As AI platforms release new capabilities on a weekly cycle, the enterprises locked into vendor-specific collection mechanisms face brutal switching costs every time something better emerges. Those standardized on OTel change a routing rule and can benefit from huge time savings. These enterprises, the ones evaluating and integrating new AI tools in days rather than months, share one architectural characteristic: they own their pipeline.
The Actual Question
The “collect everything” mandate was never really about observability. It was about the appearance of control, a sense that ingesting enough data meant you were covered. It produced the illusion of coverage, escalating costs, and architectures that handed vendors leverage they should never have had.

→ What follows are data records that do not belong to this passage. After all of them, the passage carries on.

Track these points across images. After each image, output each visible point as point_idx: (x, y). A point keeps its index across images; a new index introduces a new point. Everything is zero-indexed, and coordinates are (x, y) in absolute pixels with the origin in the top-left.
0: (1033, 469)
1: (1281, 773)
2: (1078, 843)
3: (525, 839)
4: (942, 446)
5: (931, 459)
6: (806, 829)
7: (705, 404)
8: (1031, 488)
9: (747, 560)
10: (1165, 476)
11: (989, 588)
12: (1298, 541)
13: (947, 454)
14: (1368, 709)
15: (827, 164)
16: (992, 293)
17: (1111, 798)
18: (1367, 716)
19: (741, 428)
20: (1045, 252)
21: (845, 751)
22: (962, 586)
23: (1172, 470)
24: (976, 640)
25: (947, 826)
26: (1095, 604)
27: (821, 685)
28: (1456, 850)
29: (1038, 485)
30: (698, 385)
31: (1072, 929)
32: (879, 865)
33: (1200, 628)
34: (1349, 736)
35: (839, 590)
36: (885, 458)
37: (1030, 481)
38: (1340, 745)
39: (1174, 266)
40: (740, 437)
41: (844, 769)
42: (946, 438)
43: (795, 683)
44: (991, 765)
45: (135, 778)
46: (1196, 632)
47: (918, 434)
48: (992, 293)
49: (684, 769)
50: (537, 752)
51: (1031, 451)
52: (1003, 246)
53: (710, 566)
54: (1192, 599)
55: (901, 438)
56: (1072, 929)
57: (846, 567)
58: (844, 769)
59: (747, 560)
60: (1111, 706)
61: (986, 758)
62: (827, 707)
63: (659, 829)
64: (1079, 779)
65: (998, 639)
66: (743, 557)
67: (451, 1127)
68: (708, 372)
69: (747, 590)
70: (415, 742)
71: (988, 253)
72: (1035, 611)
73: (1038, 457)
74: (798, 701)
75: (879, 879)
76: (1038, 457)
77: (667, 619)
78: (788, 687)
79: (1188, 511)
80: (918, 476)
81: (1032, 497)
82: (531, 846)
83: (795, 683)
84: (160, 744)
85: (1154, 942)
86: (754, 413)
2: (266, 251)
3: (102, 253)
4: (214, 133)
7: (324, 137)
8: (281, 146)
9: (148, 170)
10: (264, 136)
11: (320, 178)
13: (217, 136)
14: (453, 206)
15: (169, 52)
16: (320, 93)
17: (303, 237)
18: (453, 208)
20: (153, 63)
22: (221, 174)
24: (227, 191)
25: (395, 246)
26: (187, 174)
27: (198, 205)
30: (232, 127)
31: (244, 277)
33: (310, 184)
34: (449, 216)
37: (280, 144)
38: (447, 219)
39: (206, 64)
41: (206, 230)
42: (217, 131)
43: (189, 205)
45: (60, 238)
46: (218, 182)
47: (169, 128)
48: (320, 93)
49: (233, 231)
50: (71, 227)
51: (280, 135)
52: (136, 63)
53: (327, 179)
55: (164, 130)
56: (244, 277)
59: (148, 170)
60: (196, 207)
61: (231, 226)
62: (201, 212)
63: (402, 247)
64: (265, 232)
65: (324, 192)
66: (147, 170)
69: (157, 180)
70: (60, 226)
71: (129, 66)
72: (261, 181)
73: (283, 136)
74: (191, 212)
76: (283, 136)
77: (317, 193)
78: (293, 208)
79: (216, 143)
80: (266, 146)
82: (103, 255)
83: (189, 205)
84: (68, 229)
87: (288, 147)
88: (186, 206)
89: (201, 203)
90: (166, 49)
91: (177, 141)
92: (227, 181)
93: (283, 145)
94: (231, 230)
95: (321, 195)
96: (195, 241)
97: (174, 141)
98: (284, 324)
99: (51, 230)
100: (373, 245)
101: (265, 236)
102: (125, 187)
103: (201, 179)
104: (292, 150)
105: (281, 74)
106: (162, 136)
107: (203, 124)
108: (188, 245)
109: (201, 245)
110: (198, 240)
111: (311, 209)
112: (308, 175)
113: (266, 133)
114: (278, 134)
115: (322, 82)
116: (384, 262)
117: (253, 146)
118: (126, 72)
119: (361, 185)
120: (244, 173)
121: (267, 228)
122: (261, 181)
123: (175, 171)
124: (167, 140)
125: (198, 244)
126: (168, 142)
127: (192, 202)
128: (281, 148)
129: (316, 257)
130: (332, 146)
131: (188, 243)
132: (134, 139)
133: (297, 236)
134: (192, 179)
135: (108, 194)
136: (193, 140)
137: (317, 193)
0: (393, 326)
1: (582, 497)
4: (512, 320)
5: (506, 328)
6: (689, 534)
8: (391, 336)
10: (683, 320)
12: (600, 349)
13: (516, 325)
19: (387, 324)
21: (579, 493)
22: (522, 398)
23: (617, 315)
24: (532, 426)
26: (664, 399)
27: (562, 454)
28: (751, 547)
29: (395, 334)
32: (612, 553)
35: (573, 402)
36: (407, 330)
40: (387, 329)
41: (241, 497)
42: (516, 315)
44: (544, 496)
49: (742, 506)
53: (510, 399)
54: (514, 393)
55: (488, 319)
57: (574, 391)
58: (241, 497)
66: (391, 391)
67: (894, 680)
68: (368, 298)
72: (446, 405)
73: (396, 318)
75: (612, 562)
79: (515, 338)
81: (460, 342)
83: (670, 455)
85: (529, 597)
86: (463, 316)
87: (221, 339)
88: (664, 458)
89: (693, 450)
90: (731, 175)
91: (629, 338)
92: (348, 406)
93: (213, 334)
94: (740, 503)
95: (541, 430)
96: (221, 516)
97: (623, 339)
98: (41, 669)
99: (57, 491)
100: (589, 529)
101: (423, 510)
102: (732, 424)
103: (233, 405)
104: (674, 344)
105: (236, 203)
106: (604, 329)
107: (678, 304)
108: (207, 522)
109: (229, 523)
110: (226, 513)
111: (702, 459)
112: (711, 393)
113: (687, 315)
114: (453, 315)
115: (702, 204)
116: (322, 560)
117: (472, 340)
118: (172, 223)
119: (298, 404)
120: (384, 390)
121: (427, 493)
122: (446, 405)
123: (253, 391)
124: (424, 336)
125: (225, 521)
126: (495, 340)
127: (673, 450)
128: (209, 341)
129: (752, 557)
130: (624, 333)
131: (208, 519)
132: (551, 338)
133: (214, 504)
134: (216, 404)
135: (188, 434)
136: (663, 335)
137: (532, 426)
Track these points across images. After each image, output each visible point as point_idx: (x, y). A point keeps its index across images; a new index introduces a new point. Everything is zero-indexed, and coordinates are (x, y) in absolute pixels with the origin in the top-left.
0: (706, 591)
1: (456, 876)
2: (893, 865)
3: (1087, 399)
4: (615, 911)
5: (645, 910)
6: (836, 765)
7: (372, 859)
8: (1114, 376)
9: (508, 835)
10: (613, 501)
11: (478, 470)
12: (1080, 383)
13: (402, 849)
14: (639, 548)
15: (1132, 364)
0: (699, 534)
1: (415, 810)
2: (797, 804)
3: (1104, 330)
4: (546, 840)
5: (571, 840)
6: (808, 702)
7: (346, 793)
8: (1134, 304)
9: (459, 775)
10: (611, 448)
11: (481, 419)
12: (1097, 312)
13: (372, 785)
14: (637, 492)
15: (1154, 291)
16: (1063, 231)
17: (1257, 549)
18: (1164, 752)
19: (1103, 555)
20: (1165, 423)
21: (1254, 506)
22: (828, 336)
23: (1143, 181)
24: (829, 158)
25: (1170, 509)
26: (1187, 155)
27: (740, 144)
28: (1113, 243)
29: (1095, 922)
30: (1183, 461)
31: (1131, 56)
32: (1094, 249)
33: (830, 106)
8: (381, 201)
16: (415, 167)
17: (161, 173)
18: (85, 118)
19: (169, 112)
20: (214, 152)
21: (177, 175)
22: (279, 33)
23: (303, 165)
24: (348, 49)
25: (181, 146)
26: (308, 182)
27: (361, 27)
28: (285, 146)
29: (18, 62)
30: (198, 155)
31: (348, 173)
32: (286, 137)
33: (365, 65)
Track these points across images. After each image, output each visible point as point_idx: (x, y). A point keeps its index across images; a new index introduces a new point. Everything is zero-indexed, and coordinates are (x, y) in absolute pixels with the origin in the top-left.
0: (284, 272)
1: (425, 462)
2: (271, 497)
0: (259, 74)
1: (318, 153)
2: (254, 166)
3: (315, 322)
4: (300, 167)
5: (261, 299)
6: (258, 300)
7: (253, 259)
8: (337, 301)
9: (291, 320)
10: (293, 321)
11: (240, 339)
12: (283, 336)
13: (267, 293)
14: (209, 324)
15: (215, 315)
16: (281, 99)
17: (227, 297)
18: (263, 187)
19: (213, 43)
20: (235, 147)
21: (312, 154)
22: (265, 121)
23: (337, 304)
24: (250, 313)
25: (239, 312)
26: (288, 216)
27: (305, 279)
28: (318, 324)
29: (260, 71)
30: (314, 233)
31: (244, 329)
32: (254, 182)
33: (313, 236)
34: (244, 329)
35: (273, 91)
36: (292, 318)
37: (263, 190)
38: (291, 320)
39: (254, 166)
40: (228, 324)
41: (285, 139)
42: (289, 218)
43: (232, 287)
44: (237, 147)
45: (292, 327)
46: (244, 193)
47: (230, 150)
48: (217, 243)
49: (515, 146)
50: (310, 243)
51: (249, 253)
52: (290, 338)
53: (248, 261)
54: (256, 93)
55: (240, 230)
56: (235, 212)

Now those same architectural choices are creating data governance gaps that will determine whether AI investments produce business value or expensive technical debt. The enterprises that built on proprietary foundations can’t easily instrument AI systems, can’t enforce compliance at the pipeline level, and can’t evaluate new platforms without months of re-instrumentation work.
The path forward isn’t more capacity from existing vendors – ingestion limits have already proven that ceiling exists. It’s taking ownership of data in motion: filtering intelligently, routing strategically, governing consistently across every platform and use case, and building on a foundation designed to absorb data volumes and AI capabilities that don’t yet exist.
The technology is here. The standard is established and accelerating toward universal adoption. The only remaining question is whether enterprises build for control before the next incident, or the next AI opportunity, forces their hand.